▶ _YOUR GOAL_: Below is a listing; copy all of it exactly.

▶ _DATA_:
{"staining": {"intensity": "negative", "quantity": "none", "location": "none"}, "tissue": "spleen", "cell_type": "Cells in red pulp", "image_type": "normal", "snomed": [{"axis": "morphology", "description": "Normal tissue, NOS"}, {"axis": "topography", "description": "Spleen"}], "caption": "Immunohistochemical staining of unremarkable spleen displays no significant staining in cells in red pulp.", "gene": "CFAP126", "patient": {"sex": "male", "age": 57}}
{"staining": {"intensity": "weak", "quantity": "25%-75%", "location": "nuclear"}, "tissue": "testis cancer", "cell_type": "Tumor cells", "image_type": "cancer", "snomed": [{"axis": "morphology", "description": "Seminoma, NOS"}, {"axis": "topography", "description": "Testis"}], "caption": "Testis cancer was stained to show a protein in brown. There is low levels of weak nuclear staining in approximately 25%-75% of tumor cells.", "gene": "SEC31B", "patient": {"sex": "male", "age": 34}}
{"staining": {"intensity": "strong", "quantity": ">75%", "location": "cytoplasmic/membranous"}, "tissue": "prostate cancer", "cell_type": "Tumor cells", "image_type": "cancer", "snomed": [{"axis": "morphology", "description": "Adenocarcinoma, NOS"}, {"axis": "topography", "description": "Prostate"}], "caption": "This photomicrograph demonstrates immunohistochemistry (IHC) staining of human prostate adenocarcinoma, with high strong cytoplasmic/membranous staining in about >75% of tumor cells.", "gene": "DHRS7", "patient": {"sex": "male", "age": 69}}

▶ _RESULT BELOW_:
{"staining": {"intensity": "negative", "quantity": "none", "location": "none"}, "tissue": "spleen", "cell_type": "Cells in red pulp", "image_type": "normal", "snomed": [{"axis": "morphology", "description": "Normal tissue, NOS"}, {"axis": "topography", "description": "Spleen"}], "caption": "Immunohistochemical staining of unremarkable spleen displays no significant staining in cells in red pulp.", "gene": "CFAP126", "patient": {"sex": "male", "age": 57}}
{"staining": {"intensity": "weak", "quantity": "25%-75%", "location": "nuclear"}, "tissue": "testis cancer", "cell_type": "Tumor cells", "image_type": "cancer", "snomed": [{"axis": "morphology", "description": "Seminoma, NOS"}, {"axis": "topography", "description": "Testis"}], "caption": "Testis cancer was stained to show a protein in brown. There is low levels of weak nuclear staining in approximately 25%-75% of tumor cells.", "gene": "SEC31B", "patient": {"sex": "male", "age": 34}}
{"staining": {"intensity": "strong", "quantity": ">75%", "location": "cytoplasmic/membranous"}, "tissue": "prostate cancer", "cell_type": "Tumor cells", "image_type": "cancer", "snomed": [{"axis": "morphology", "description": "Adenocarcinoma, NOS"}, {"axis": "topography", "description": "Prostate"}], "caption": "This photomicrograph demonstrates immunohistochemistry (IHC) staining of human prostate adenocarcinoma, with high strong cytoplasmic/membranous staining in about >75% of tumor cells.", "gene": "DHRS7", "patient": {"sex": "male", "age": 69}}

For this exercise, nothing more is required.